# WORK INSTRUCTIONS
Could you filter the records below and keep only the lines with the word "FRIDTJOF"?

# DATA FOR REVIEW
::::

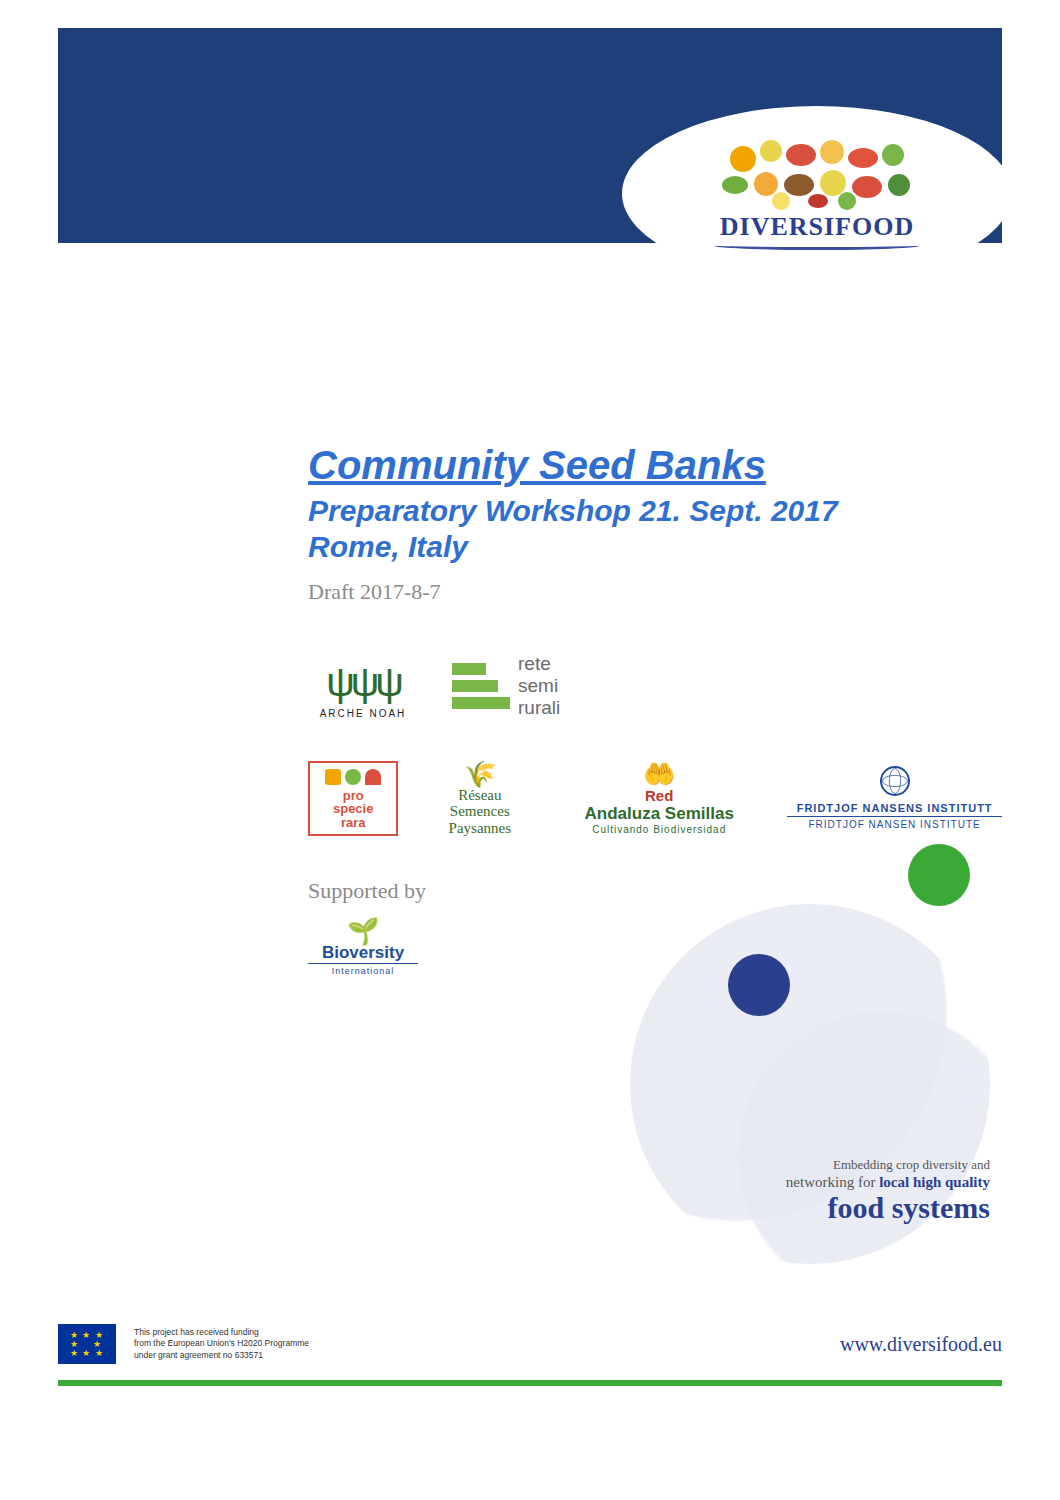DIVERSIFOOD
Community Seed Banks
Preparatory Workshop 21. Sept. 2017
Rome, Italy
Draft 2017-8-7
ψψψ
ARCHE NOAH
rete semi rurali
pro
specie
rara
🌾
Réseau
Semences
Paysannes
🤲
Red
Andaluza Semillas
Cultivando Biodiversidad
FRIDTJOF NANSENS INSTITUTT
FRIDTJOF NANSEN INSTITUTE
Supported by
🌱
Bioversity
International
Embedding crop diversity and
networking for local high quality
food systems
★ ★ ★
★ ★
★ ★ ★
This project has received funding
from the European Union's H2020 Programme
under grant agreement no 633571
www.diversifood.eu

::::

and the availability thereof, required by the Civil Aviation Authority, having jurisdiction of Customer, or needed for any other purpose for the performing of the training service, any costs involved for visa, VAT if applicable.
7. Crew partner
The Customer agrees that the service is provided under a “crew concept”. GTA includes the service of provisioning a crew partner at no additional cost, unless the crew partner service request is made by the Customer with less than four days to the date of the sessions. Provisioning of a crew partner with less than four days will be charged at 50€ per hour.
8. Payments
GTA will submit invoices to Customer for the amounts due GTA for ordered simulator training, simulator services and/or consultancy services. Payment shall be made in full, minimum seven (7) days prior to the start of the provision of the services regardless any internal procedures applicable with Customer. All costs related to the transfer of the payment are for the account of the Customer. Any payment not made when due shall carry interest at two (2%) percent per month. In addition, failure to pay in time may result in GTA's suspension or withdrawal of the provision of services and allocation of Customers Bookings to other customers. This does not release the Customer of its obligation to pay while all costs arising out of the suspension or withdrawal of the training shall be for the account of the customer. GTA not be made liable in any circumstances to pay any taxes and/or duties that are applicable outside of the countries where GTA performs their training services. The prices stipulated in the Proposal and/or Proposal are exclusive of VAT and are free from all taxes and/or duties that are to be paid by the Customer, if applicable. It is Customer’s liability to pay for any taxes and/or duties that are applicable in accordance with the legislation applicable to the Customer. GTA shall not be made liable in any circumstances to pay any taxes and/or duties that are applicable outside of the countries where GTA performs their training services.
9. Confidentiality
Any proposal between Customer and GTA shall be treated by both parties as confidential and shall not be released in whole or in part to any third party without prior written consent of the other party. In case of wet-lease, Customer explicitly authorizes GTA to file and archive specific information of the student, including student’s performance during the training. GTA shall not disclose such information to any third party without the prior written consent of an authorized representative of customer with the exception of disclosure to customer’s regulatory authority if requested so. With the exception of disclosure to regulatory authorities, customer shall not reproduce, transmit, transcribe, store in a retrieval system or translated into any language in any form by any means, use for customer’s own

::::

# TASK RESULT
FRIDTJOF NANSENS INSTITUTT
FRIDTJOF NANSEN INSTITUTE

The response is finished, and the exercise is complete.